Judy Bischof, of Kindermusik with Judy, also offers public classes and play dates at the Kruger Street Toy and Train Museum in Wheeling, beginning with newborns. (Kindermusik and Musikgarten were created by the same German teacher, Dr. Lorna Heyge.)

Bischof noted her infant class is "a special time for parents and their little ones, and one that I enjoy being a part of as we sing, clap, dance and rock the babies to the wonderful world of music."

Activities train the babies' ears to recognize and, in some cases, imitate animal sounds, various musical instruments and the voices of adults singing and humming.

"This ability to detect and attend to sounds, and to distinguish between them, sets a baby on the path to fine-tuned listening and receptive language," according to information from Kindermusik.
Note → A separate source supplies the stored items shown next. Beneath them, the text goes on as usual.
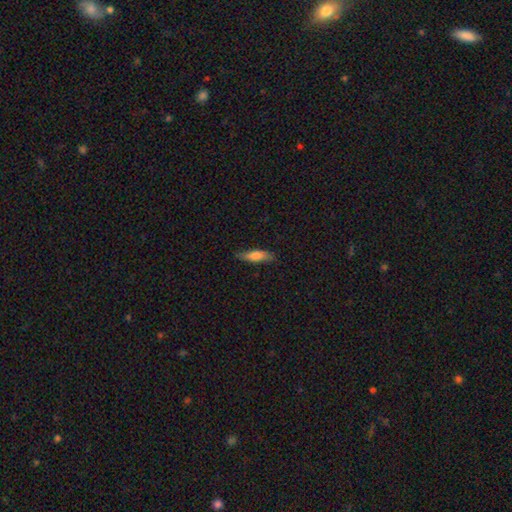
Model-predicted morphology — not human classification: smooth_or_featured: smooth (p=0.74) [alt: featured or disk p=0.20]
how_rounded: cigar-shaped (p=0.62) [alt: in between p=0.36]
merging: none (p=0.80) [alt: minor disturbance p=0.16]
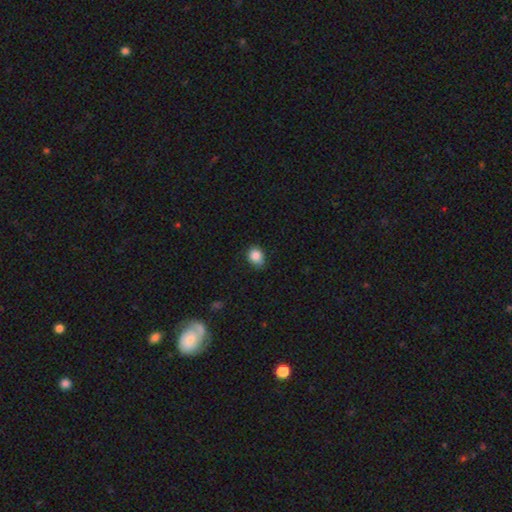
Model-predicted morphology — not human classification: smooth_or_featured: smooth (p=0.85) [alt: star or artifact p=0.09]
how_rounded: round (p=0.59) [alt: in between p=0.40]
merging: none (p=0.69) [alt: minor disturbance p=0.26]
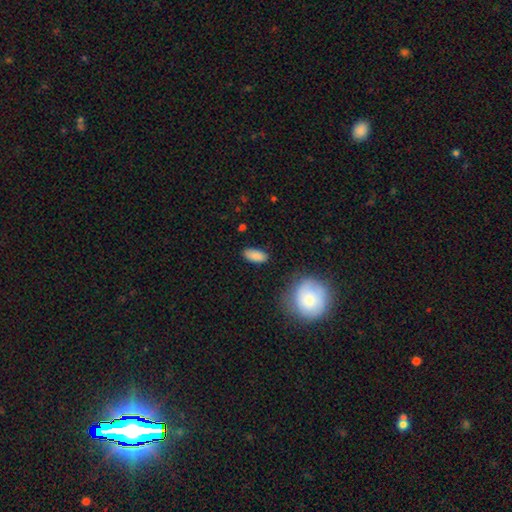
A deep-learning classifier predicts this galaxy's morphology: The model was most divided on "merging": none: 83%, minor disturbance: 12%, major disturbance: 3%, merger: 2%. More confident: how rounded — in between (89%); smooth or featured — smooth (88%).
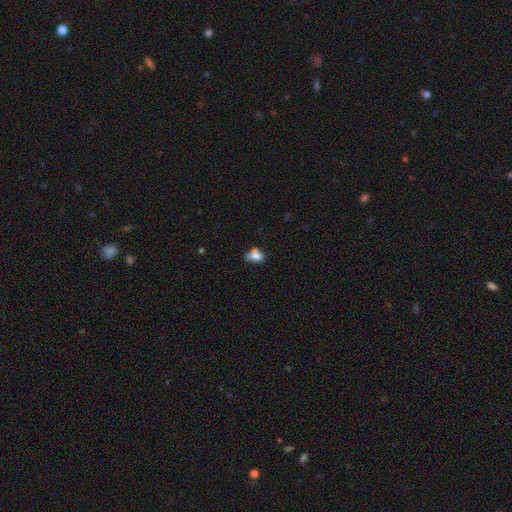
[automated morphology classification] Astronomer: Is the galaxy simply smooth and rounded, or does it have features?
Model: smooth — 74%.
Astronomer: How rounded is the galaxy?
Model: in between — 62% (runner-up: round, 37%).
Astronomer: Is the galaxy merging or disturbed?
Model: none — 40% (runner-up: minor disturbance, 32%).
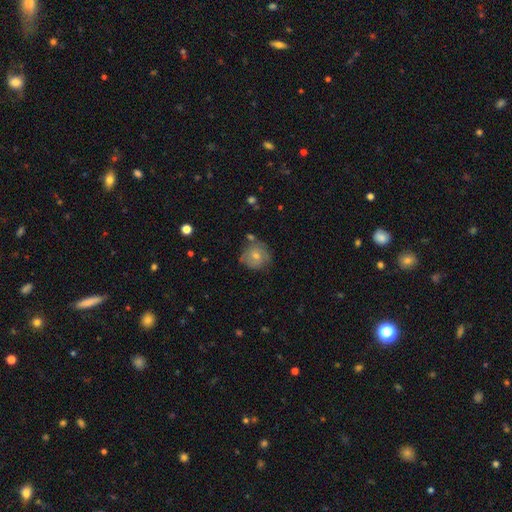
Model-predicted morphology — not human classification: Smooth or featured? smooth (53%)
How rounded? round (85%)
Merging? none (61%)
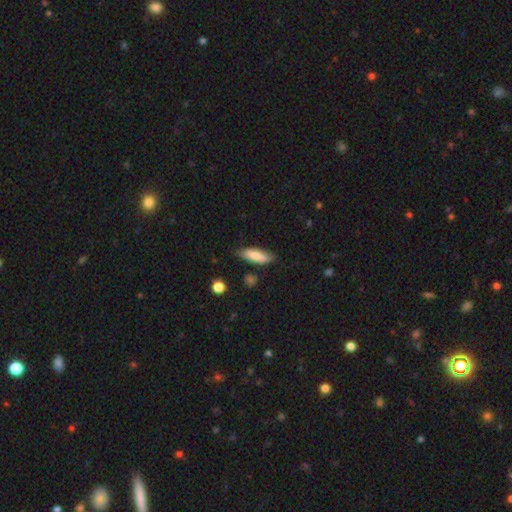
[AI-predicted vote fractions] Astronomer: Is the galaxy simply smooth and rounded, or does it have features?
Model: smooth — 75%.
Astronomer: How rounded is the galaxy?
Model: in between — 55% (runner-up: cigar-shaped, 43%).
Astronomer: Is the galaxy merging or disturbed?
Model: none — 77%.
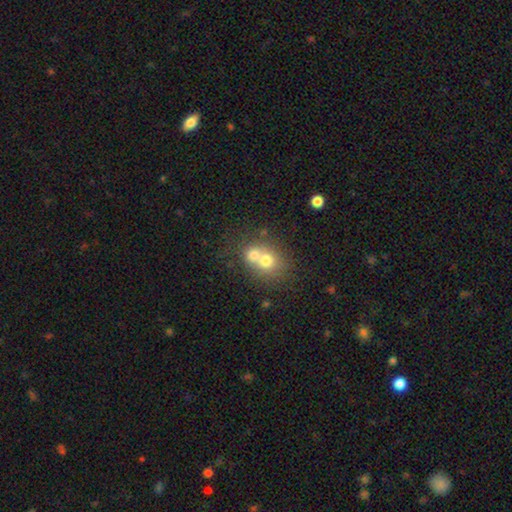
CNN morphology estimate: smooth 65%, featured or disk 23%, star or artifact 12%. Down the decision tree: how rounded — round (72%); merging — merger (62%).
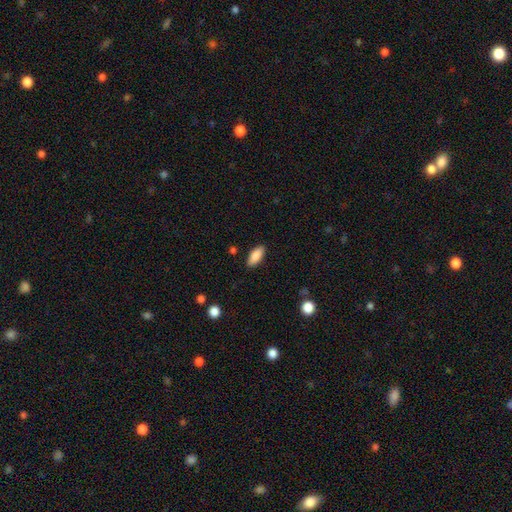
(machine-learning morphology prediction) smooth 87%, star or artifact 6%, featured or disk 6%. Down the decision tree: how rounded — in between (83%); merging — none (88%).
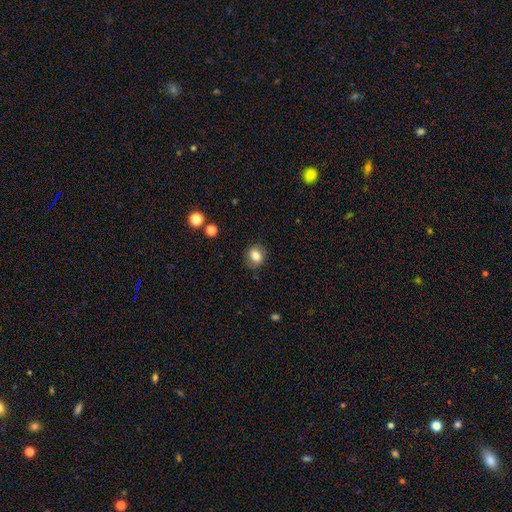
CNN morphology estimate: Q: Smooth or featured?
A: smooth (80%); runner-up: featured or disk (10%)
Q: How rounded?
A: round (60%); runner-up: in between (39%)
Q: Merging?
A: none (83%); runner-up: minor disturbance (12%)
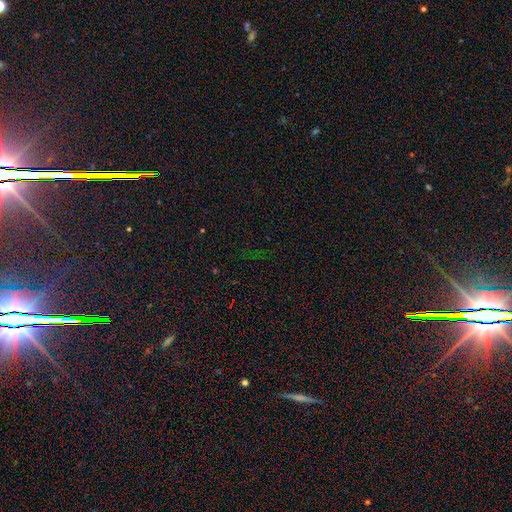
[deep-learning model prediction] Overall: star or artifact (77%).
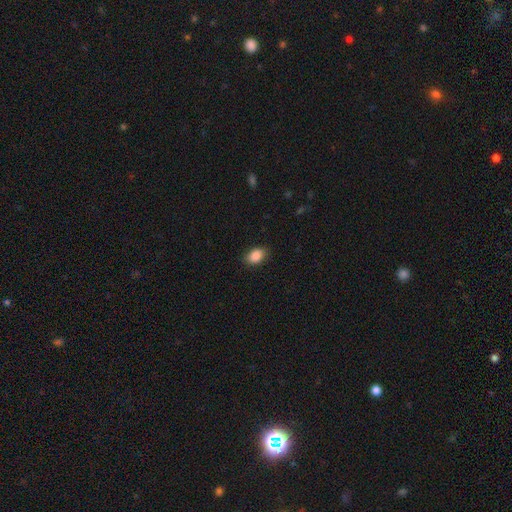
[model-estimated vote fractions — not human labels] This is clearly a smooth galaxy (88%). How rounded: clearly in between (81%). Merging: clearly none (84%).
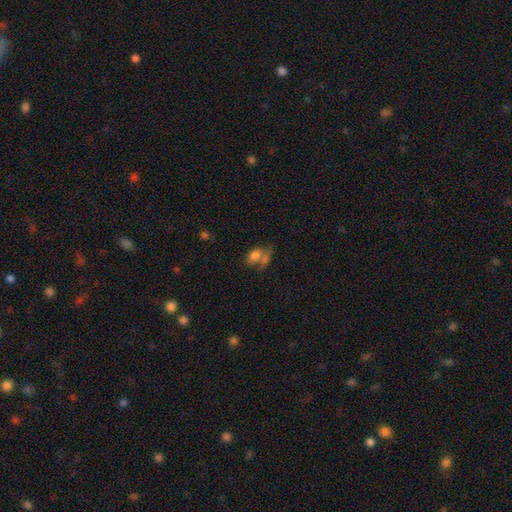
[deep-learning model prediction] smooth-or-featured: smooth: 73% | featured or disk: 15% | star or artifact: 12%
  how-rounded: in between: 81% | round: 16% | cigar-shaped: 3%
  merging: merger: 50% | none: 27% | minor disturbance: 13% | major disturbance: 11%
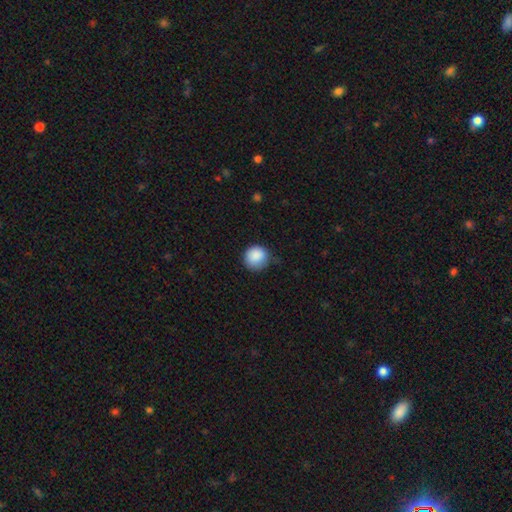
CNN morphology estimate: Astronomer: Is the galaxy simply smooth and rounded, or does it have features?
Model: smooth — 88%.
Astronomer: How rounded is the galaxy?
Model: round — 90%.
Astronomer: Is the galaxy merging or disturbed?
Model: none — 71%.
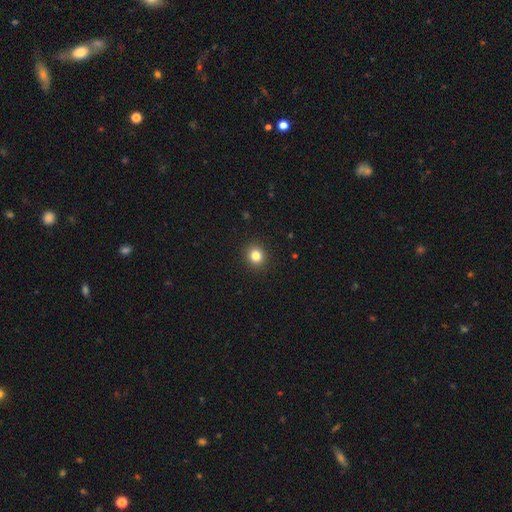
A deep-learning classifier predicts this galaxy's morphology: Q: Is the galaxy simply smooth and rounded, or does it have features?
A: smooth — 82%.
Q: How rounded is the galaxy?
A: round — 85%.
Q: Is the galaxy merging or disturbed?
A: none — 92%.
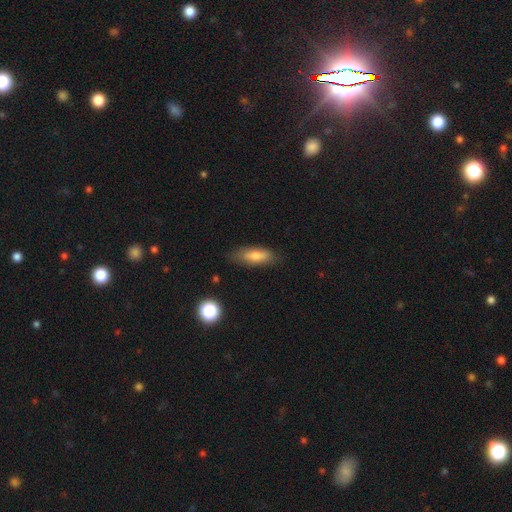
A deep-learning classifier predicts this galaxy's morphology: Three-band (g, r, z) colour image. It shows a smooth galaxy with no disk features (71%) that is in between round and cigar-shaped (61%). Merging: none (78%).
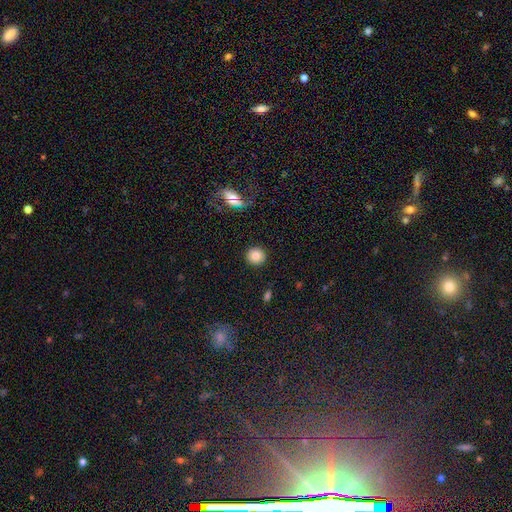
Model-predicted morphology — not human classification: A smooth galaxy with no disk features (81%) that is round (93%).

Vote fractions:
- Smooth or featured? smooth: 81% / featured or disk: 10% / star or artifact: 9%
- How rounded? round: 93% / in between: 6% / cigar-shaped: 1%
- Merging? none: 91% / minor disturbance: 5% / major disturbance: 2% / merger: 1%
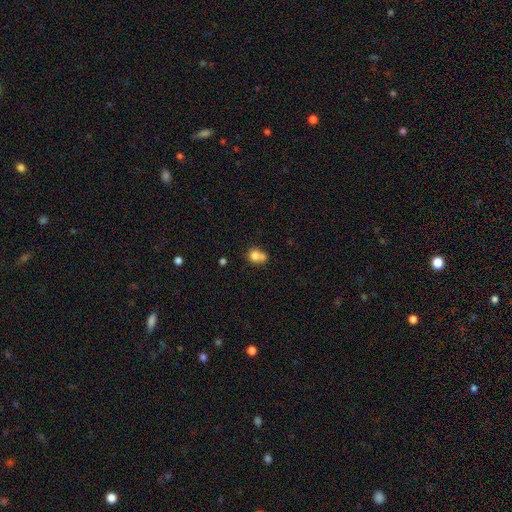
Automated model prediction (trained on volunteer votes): Smooth or featured? smooth (76%)
How rounded? round (63%)
Merging? merger (49%)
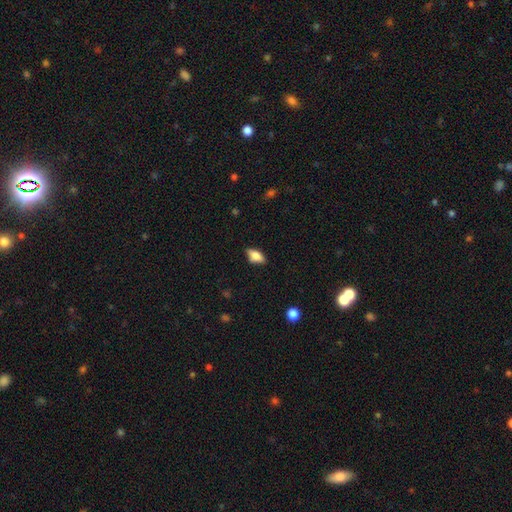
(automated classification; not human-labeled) This is likely a smooth galaxy (74%). How rounded: clearly in between (86%). Merging: clearly none (81%).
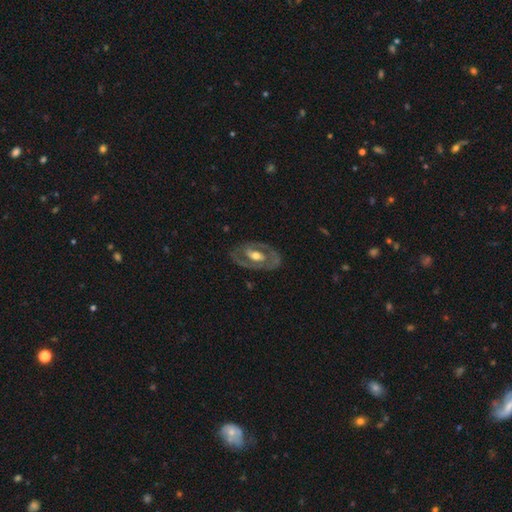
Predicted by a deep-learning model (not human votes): smooth-or-featured: featured or disk: 79% | smooth: 16% | star or artifact: 5%
  disk-edge-on: no: 94% | yes: 6%
    bar: no: 40% | weak: 35% | strong: 25%
    has-spiral-arms: yes: 68% | no: 32%
      spiral-winding: tight: 44% | medium: 42% | loose: 14%
      spiral-arm-count: 2: 78% | can't tell: 11% | 1: 7% | 3: 2% | 4: 1% | more than 4: 1%
    bulge-size: moderate: 69% | large: 16% | small: 13% | none: 1% | dominant: 1%
  merging: none: 78% | minor disturbance: 14% | major disturbance: 7% | merger: 1%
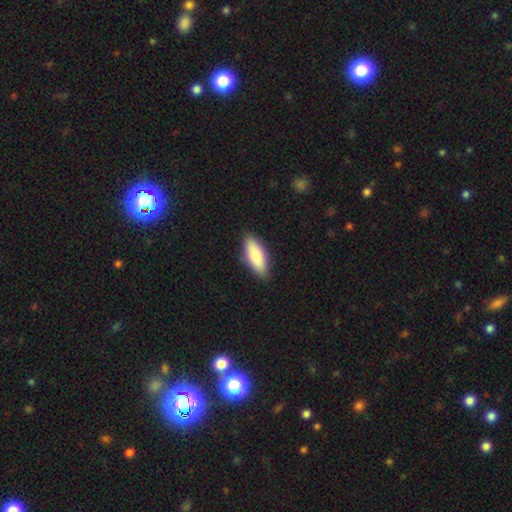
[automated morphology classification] This is clearly a smooth galaxy (83%). How rounded: likely in between (72%). Merging: clearly none (86%).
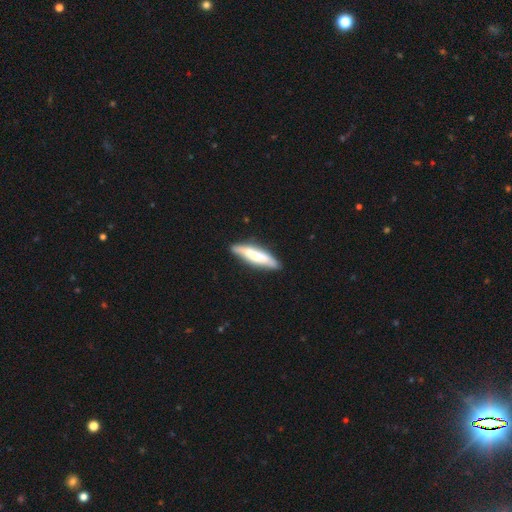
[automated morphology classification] This appears to be a smooth galaxy with no disk features (59%) that is cigar-shaped (78%). Merging: none (79%).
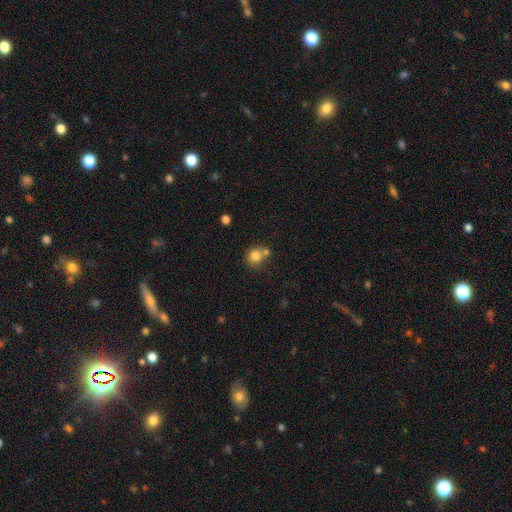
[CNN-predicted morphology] Overall: smooth (80%). How rounded: round (85%). Merging: none (54%; merger 32%).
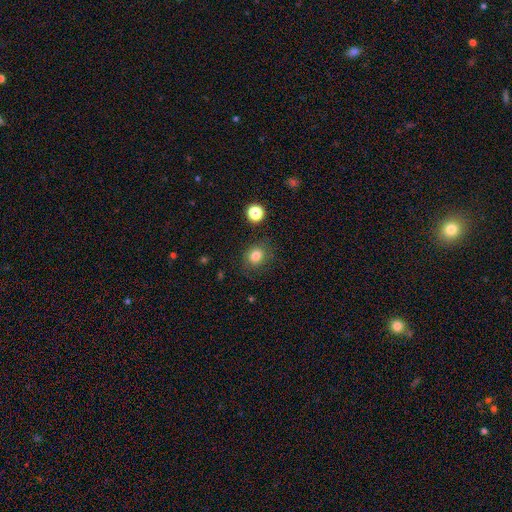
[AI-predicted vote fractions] Q: Smooth or featured?
A: smooth (81%); runner-up: star or artifact (13%)
Q: How rounded?
A: round (69%); runner-up: in between (30%)
Q: Merging?
A: none (81%); runner-up: minor disturbance (12%)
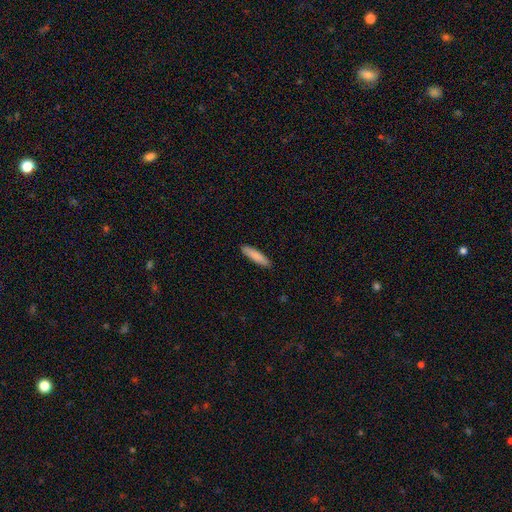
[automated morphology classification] A smooth galaxy with no disk features (86%) that is cigar-shaped (79%). Merging: none (90%).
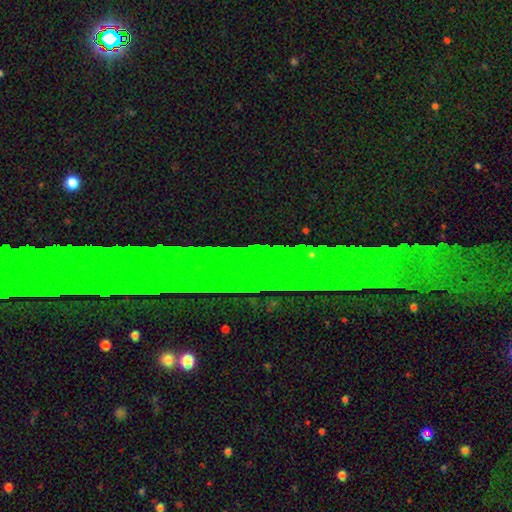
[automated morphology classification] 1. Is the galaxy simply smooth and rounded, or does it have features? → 74% star or artifact, 15% featured or disk, 11% smooth.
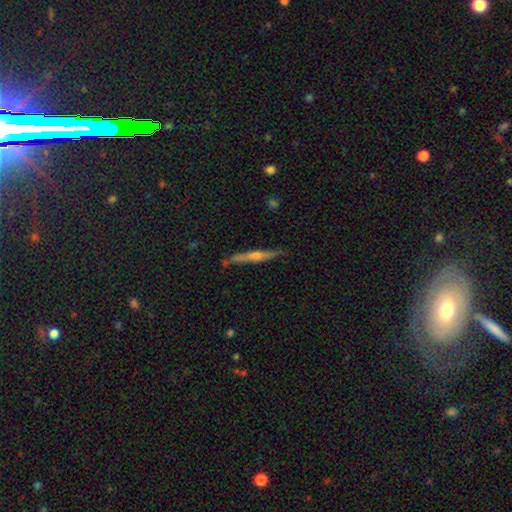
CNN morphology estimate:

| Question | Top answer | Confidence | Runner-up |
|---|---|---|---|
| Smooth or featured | featured or disk | 67% | smooth (20%) |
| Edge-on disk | yes | 94% | no (6%) |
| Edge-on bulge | rounded | 77% | none (15%) |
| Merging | none | 85% | minor disturbance (11%) |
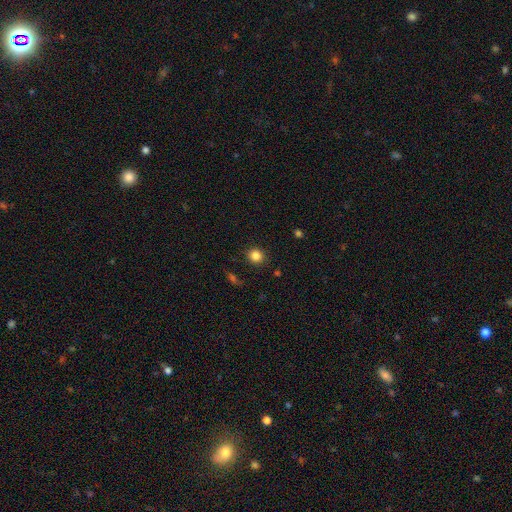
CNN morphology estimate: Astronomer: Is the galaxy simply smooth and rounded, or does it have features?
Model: smooth — 84%.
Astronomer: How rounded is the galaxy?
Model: round — 88%.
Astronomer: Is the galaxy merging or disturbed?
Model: none — 90%.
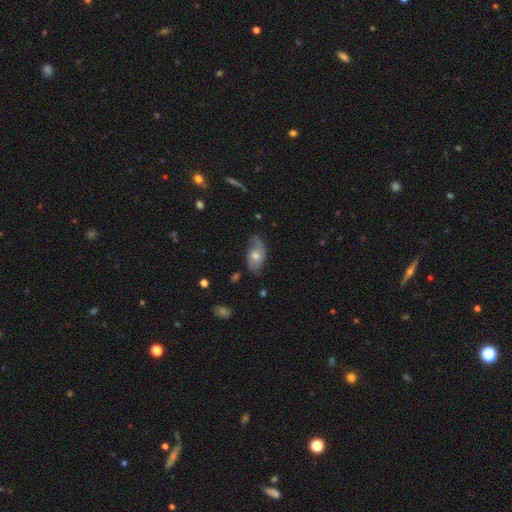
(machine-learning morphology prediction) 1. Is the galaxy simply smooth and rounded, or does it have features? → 48% smooth, 45% featured or disk, 7% star or artifact.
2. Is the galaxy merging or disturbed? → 64% none, 27% minor disturbance, 8% major disturbance, 2% merger.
In addition, babies learn to pick up on patterns.

Noted Troeger: "In most cases, children develop with music a sense of sequence, order and structure; these elements are to be found in all learning disciplines from math to history to cooking, etc. Children are particularly aware of changes that occur in music/songs and if these are listened to and incorporated with movement there can be profoundly enriching and freeing effects that result."

Movement is another big part of learning music and cementing it into babies' brains; it also supports fine and gross motor development. And, using objects such as scarves and bells further helps "internalize the experience," Troeger said.

Classes also provide caregivers with a support system as friendships develop before, during and after class. Some continue to attend classes with their children up through age 7 or 9. Bischof said helping parents is important to her.

"I also enjoy sharing child development information with parents in class, providing them with useful resources to use at home," she said.

Parents are encouraged to listen to music at home and are sometimes provided with take-home books, CDs and/or small instruments as part of the class fees. "Even gentle swaying back and forth with babies has important effects that children often want to repeat and do over many times," Troeger said.